During a hearing in the Texas capital Austin, attorneys for the Department of Justice asked U.S. District Judge Robert Pitman to temporarily block the act, saying the state's Republican legislature and governor enacted this law openly in defiance of the Constitution.


“There is no doubt under binding constitutional precedents that a state may not prohibit abortion after six weeks,” said Brian Netter, lead attorney for the Department of Justice on the case.


“Texas knows this but they want a six-week ban anyway. So this state has employed an unprecedented scheme of vigilante justice.”


In the 1973 Roe v. Wade ruling that legalized abortion nationally, the Supreme Court recognized women's constitutional right to terminate a pregnancy. The high court in December will hear arguments over the legality of abortion law in Mississippi in a case where officials from that state are asking judges to overturn Roe vs. Wade.


Texas law prohibits abortions beginning in the sixth week of pregnancy, a time when many women may not even realize they are pregnant. It and the Mississippi measure are among a series of Republican-backed laws passed by various states to restrict abortion.


About 85% to 90% of abortions are performed after six weeks. Texas makes no exceptions for cases of rape and incest.

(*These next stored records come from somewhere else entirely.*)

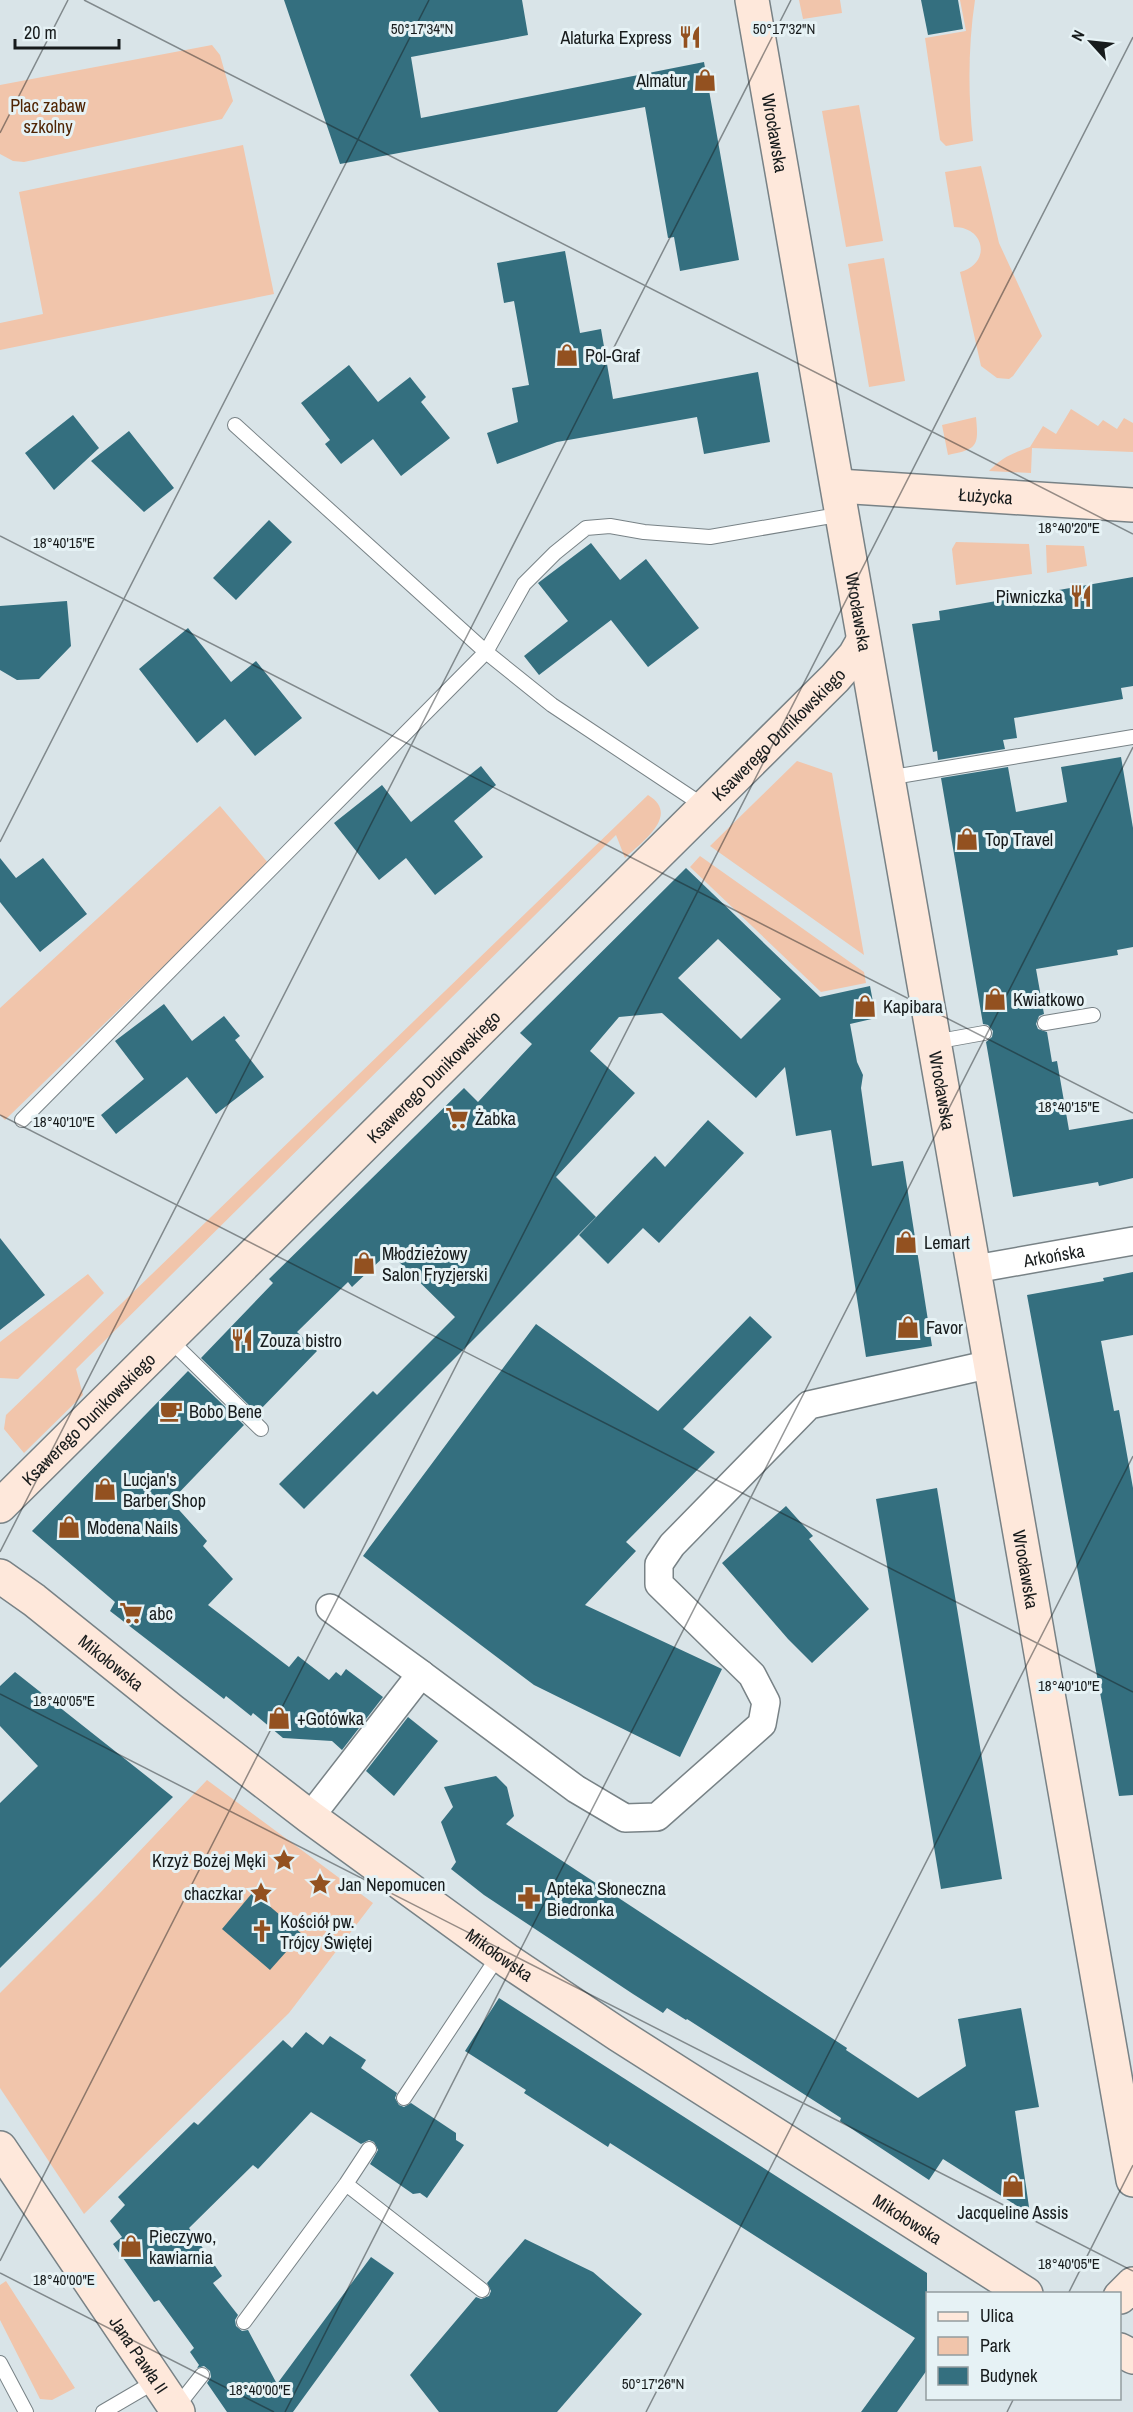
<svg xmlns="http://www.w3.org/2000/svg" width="1133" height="2412" font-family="'Archivo Narrow',sans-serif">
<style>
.green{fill:#f1c5ab}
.building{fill:#346f7f;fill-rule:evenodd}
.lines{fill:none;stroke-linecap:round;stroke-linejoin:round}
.lane-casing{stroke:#788286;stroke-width:16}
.street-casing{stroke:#788286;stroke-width:30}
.secondary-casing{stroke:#788286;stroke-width:36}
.lane{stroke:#fff;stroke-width:14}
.street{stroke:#fff;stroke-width:27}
.secondary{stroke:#fee8db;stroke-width:33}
.ticks{fill:none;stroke:#171b1c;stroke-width:1.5;stroke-opacity:0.45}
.labels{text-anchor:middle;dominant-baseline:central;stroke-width:6;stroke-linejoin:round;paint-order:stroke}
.poi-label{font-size:18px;fill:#171b1c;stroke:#e6f2f5;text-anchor:start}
.park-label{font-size:18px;fill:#502504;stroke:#e6f2f5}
.street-label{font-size:18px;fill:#171b1c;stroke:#e6f2f5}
.ticks-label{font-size:15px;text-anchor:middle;fill:#171b1c;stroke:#e6f2f5;stroke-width:6;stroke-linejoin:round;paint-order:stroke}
</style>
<rect width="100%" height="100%" fill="#d9e4e8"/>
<path class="green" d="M799,0h41l2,13 -39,6z
M960,0h15c-7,46 -7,95 -2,141l-27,5 -6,-6 -15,-102 41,-7z
M212,45l8,10 13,46 -11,18 -198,43 -11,-1 -13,-7v-69z
M859,105l24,136 -37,6 -24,-136z
M243,145l31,149 -274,56v-27l43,-9 -24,-122z
M981,166l18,77 43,93 -29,40 -4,3 -12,-1 -16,-12 -21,-94c31,-8 26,-45 -6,-45l-9,-55z
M884,258l21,123 -36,6 -21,-123z
M1071,409l27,17 5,-6 14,9 7,-11 9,5v29l-101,-4 -1,25 -42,-2c13,-14 24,-18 41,-24l13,-21 13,8z
M976,417c3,30 1,32 -28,38l-6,-30z
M956,542l73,2 3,30 -76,11 -4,-36z
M1046,545l38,1 3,20 -40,7z
M797,761l35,12 32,182 -154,-109z
M648,795c33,20 -6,47 -23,63l-9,-23 -540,534 7,26 -59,58 -20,-24 2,-14z
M220,806l49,58 -264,256 -5,-5v-107z
M700,856l164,116 2,11 -45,9 -131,-125z
M88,1274l16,19 -86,86 -18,-1v-36z
M207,1780l166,123 -84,110 -205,201 -84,-126v-95l99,-99z
M6,2281l69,107 -23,12 -12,-1 -40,-79v-35z"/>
<path class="building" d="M284,0h238l6,35 -117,22 10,61 283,-56 35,198 -59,11 -6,-34 -6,1 -23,-131 -305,57z
M921,0h37l5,29 -35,6z
M565,251l15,82 21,-4 12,70 145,-27 12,70 -66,12 -7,-37 -140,25 -60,22 -10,-31 31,-11 -6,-34 17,-3 -15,-84 -10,2 -7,-40z
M349,365l29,37 32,-25 16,20 -5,5 29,36 -49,38 -28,-37 -32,25 -16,-20 5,-4 -29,-37z
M73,415l26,33 -45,42 -29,-37z
M129,431l45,57 -30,24 -53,-51z
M269,520l23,22 -56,58 -23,-22z
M591,543l29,37 26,-21 53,69 -51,39 -37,-47 -72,55 -15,-19 44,-35 -30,-38z
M1133,577v109l-12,2 2,11 -109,19 3,20 -14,2 2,9 -67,11 -1,-9 -4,1 -21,-128 28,-4 -1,-9z
M67,601l4,45 -32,33 -22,1 -17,-10v-64z
M188,628l43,54 25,-21 46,57 -47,38 -30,-37 -28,24 -58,-74z
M1121,757l12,71v119l-16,3 1,5 -82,14 8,45 -5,2 -3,8 2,5 9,3 5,30 5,-1 12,69 64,-11v59l-34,8 -1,-4 -85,15 -27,-155 6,-5 1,-6 -5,-6 -5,-1 -42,-246 67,-11 8,45 51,-10 -6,-35z
M481,766l15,19 -42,36 29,36 -48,38 -29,-37 -27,22 -45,-57 48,-38 29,37z
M0,858l16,20 27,-20 44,56 -47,38 -40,-50z
M686,868l134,129 50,-11 6,32 -26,6 7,38 6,13 -2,13 11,78 31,-5 29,185 -66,11 -35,-227 -35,6 -11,-69 -29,31 -94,-85 -43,4 -29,34 45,42 -79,84 40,40 -292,292 -25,-25 94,-93 4,4 78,-78 -66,-65 -37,35 -4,-5 -51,50 20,19 -60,62 -56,-55 72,-75 -4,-4 195,-191 14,14 54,-58 -12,-11zM718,939l63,60 -40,40 -63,-61z
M164,1004l28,37 32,-25 16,20 -5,4 29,37 -48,37 -29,-37 -71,57 -15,-19 43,-36 -29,-38z
M708,1120l36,33 -85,90 -16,-15 -35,36 -29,-29 76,-79 10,11z
M0,1238l45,57 -45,35z
M1133,1272v63l-32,6 13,70 5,-1 14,78v307l-14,1 -92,-501 77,-14 -1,-3z
M750,1316l22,21 -89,92 32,23 -89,90 10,9 -51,54 137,64 -42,88 -146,-72 -171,-129 173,-232 122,87z
M188,1371l56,54 -73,76 36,40 -4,5 30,33 -25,26 81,62 9,-11 31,24 7,-8 5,4 5,-7 37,28 -41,53 -10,-9 -49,-3 -30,-25 -2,3 -25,-20 -2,3 -114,-88 5,-9 -83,-71z
M937,1488l65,391 -61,10 -65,-390z
M786,1506l27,30 -4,3 60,70 -57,54 -24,-24 -66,-76z
M15,1672l158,125 -173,171v-165l38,-37 -38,-40v-40z
M408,1717l30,24 -44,55 -28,-25z
M496,1776l11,11 7,29 -8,8 341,224 -1,2 72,48 48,-32 -8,-47 63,-11 18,99 -24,4 15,103 -87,-55 -14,21 -89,-59 1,-3 -154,-99 -1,1 -19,-12 -4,5 -30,-19 -149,-99 -33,-26 5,-7 -15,-40 12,-15 -9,-20z
M253,1892l49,42 -32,36 -48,-41z
M499,1998l428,275v97l-30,42h-36l54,-74 -305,-195 -2,4 -84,-54 2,-3 -61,-39z
M306,2032l17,13 7,-9 36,24 -5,8 36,25 -2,5 4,7 5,2 7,-4 45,30v7l8,5 -37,53 -7,-5 -7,1 -43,-30 8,-14 -4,-8 -5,-2 -8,4 -50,-32 -53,57 -5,-4 -64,63 33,48 -9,7 25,32 -3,5 1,6 6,5 6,-1 29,54 94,-127 23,16 -101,139h-66l-20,-29 4,-6 -1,-6 -6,-5 -7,2 2,-3 -9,-13 4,-4 -35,-48 -5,2 -41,-58 9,-7 -12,-16 15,-16 -7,-8 76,-75 4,3 85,-85 9,8z
M525,2239l68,33 49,42 -85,98h-118l-29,-37 66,-78 5,2 8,-3 2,-5 -4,-8z"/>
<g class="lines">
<g class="lane-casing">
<path id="lane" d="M235,425l251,227 66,53 152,101
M887,778l246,-41
M1045,1023l48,-8
M934,1042l50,-9
M22,1120l464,-468 38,-68 31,-31 31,-25 24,-2 34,6 66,5 133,-23
M169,1339l92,90
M404,2098l95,-143
M346,2184l136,106
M244,2322l102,-138 23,-35
M0,2363l26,49
M176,2408l26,-33
M103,2412l53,-31"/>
</g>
<g class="street-casing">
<g id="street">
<path id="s1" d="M975,1269l158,-28"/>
<path d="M330,1608l91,66"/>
<path d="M310,1817l111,-143 155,115 49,29 32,-1 105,-93 4,-22 -14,-27 -93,-91v-20l13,-19 137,-140 182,-41"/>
</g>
</g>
<g class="secondary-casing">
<g id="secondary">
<path id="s2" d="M752,0l381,2180"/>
<path id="s3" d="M838,486l295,19"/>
<path id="s4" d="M0,1506l835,-828 20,-23 8,-14"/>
<path id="s5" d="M0,1576l34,24 137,110 139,107 198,144 111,74 407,259"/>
<path id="s6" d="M0,2148l178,264"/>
<path d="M1120,2297l13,-13"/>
<path d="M1120,2350l13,7"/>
</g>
</g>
<use href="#lane" class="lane"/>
<use href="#street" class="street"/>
<use href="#secondary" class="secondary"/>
</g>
<path class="ticks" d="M84,0l1049,534M0,133l68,-133M0,536l1133,577M0,842l429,-842M0,1115l1133,577M0,1552l791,-1552M0,1694l1133,577M0,2261l1133,-2224M0,2273l274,139M1068,2294l65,-129M285,2412l848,-1665M646,2412l487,-956M1007,2412l7,-14"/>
<defs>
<g id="restaurant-bare" transform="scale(1.8)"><path d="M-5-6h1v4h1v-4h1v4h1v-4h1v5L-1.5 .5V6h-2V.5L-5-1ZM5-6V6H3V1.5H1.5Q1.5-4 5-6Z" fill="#935120" stroke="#e6f2f5" stroke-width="2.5" paint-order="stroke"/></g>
<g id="shop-bare" transform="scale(1.8)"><path d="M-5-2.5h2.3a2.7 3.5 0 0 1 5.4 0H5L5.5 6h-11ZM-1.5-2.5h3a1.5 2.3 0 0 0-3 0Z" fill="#935120" stroke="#e6f2f5" stroke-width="2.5" paint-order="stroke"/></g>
<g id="supermarket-bare" transform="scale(1.8)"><path d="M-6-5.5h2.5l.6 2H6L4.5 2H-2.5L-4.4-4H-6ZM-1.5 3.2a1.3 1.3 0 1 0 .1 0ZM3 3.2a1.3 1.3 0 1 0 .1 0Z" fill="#935120" stroke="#e6f2f5" stroke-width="2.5" paint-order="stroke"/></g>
<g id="cafe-bare" transform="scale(1.8)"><path d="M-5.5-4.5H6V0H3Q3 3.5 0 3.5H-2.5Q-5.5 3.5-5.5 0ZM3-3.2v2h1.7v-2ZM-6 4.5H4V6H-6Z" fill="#935120" stroke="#e6f2f5" stroke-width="2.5" paint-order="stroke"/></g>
<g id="sight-bare" transform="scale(1.8)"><path d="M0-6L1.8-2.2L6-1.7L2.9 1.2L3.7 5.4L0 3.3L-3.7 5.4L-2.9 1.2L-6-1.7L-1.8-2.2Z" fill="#935120" stroke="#e6f2f5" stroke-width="2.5" paint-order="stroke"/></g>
<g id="pharmacy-bare" transform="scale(1.8)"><path d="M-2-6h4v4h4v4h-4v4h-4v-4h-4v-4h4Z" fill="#935120" stroke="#e6f2f5" stroke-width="2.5" paint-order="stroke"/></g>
<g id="church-bare" transform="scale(1.8)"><path d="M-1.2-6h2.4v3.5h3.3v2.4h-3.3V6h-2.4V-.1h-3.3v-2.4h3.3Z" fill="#935120" stroke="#e6f2f5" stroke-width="2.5" paint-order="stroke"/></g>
</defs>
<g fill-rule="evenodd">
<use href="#restaurant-bare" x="690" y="37"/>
<use href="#shop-bare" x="705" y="80"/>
<use href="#shop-bare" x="567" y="355"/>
<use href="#restaurant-bare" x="1081" y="596"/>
<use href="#shop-bare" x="967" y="839"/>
<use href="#shop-bare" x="995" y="999"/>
<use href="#shop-bare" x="865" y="1006"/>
<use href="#supermarket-bare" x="457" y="1118"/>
<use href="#shop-bare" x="906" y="1242"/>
<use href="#shop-bare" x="364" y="1263"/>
<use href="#shop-bare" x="908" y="1327"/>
<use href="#restaurant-bare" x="242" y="1340"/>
<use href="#cafe-bare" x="171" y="1411"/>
<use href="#shop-bare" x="105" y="1489"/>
<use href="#shop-bare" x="69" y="1527"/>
<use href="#supermarket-bare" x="131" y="1613"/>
<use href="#shop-bare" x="279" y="1718"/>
<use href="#sight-bare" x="284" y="1860"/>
<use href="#sight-bare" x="320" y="1884"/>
<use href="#sight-bare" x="261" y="1893"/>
<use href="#pharmacy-bare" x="529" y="1898"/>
<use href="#church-bare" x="262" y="1931"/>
<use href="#shop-bare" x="1013" y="2186"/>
<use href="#shop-bare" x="131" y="2246"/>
</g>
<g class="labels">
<g class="poi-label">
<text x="672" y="37" text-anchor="end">Alaturka Express</text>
<text x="687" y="80" text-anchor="end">Almatur</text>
<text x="585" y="355">Pol-Graf</text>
<text x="1063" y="596" text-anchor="end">Piwniczka</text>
<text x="985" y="839">Top Travel</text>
<text x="1013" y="999">Kwiatkowo</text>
<text x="883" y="1006">Kapibara</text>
<text x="475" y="1118">Żabka</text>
<text x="924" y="1242">Lemart</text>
<text x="382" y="1253">Młodzieżowy<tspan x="382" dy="21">Salon Fryzjerski</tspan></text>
<text x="926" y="1327">Favor</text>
<text x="260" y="1340">Zouza bistro</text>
<text x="189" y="1411">Bobo Bene</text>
<text x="123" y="1479">Lucjan's<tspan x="123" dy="21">Barber Shop</tspan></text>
<text x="87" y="1527">Modena Nails</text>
<text x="149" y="1613">abc</text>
<text x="297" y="1718">+Gotówka</text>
<text x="266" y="1860" text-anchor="end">Krzyż Bożej Męki</text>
<text x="338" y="1884">Jan Nepomucen</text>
<text x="547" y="1888">Apteka Słoneczna<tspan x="547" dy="21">Biedronka</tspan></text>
<text x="243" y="1893" text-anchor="end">chaczkar</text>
<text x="280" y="1921">Kościół pw.<tspan x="280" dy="21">Trójcy Świętej</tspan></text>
<text x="1013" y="2212" text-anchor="middle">Jacqueline Assis</text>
<text x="149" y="2236">Pieczywo,<tspan x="149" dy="21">kawiarnia</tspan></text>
</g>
<g class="park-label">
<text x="48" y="105">Plac zabaw<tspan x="48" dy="21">szkolny</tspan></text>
</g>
<g class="street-label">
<text stroke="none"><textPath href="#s2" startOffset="135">Wrocławska</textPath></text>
<text stroke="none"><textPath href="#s3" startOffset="148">Łużycka</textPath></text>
<text stroke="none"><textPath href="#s2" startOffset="621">Wrocławska</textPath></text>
<text stroke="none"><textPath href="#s4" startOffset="1096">Ksawerego Dunikowskiego</textPath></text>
<text stroke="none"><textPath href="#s4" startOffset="610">Ksawerego Dunikowskiego</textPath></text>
<text stroke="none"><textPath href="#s2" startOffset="1107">Wrocławska</textPath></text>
<text stroke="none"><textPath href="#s1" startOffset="80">Arkońska</textPath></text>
<text stroke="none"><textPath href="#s4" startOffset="124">Ksawerego Dunikowskiego</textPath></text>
<text stroke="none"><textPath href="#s2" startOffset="1593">Wrocławska</textPath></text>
<text stroke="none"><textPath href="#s5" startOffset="141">Mikołowska</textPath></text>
<text stroke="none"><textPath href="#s5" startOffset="627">Mikołowska</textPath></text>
<text stroke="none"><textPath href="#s5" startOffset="1113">Mikołowska</textPath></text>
<text stroke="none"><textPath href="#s6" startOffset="249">Jana Pawła II</textPath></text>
</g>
</g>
<g class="ticks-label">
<text x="422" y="34">50°17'34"N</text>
<text x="784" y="34">50°17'32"N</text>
<text x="1069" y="533">18°40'20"E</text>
<text x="64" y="548">18°40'15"E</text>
<text x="1069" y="1112">18°40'15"E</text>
<text x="64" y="1127">18°40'10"E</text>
<text x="1069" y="1691">18°40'10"E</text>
<text x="64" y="1706">18°40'05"E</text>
<text x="1069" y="2269">18°40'05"E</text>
<text x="64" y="2285">18°40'00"E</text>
<text x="653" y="2389">50°17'26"N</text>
<text x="260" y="2395">18°40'00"E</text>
</g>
<rect x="926" y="2292" width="195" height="108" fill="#e6f2f5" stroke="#939c9e" stroke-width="1.5"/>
<rect x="938" y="2312" width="30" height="9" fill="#fee8db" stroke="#939c9e" stroke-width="1.5"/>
<text x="980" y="2322" font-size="18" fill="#171b1c">Ulica</text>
<rect x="938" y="2337" width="30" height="18" fill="#f1c5ab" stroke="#939c9e" stroke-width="1.5"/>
<text x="980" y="2352" font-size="18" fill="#171b1c">Park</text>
<rect x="938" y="2367" width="30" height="18" fill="#346f7f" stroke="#939c9e" stroke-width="1.5"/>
<text x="980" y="2382" font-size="18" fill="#171b1c">Budynek</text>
<g transform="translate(1091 42) rotate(297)" stroke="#e6f2f5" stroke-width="4.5" paint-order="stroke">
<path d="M0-4.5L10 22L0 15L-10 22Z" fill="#171b1c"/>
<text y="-9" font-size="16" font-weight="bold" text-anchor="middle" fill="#171b1c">N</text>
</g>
<path d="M15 39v9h104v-9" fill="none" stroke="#171b1c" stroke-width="3"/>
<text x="24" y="39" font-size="18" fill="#171b1c" stroke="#e6f2f5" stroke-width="4.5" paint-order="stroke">20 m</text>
</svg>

It also allows ordinary citizens to enforce the ban, rewarding them with at least $10,000 if they successfully sue anyone who helped have an abortion after detecting fetal heart activity.


Four Whole Woman's Health abortion clinics across the state have reported that patient visits have plummeted and some employees have been laid off since the Texas law went into effect.


In an urgent petition filed with the court, the Justice Department provided sworn statements from the doctors who described the impact of Texas law on patients.


In a statement, Dr Joshua Yap said he had witnessed a "wave" of women traveling to neighboring Oklahoma for abortions.


"One of the most heartbreaking cases I've seen recently was a Texas minor being raped by a family member," Yap said, adding that a guardian was driving eight cars. now come to Oklahoma from Galveston because the little girl is more than six weeks pregnant.


Republican Texas Attorney General Ken Paxton, the state's top law enforcement official, argued in a court filing Wednesday that the Justice Department's case must be dismissed on the grounds legal department. Paxton said that Texas law must be challenged in state courts through lawsuits against abortion providers by private citizens.


Former Democratic President Barack Obama appointed Pitman to the judiciary in 2014.


The hearing will also include arguments from other interested parties, including Oscar Stilley, an attorney under house arrest for tax evasion who in September became one of the first to examine the case. investigated an important provision of the law by suing a San Antonio doctor who provided the abortion.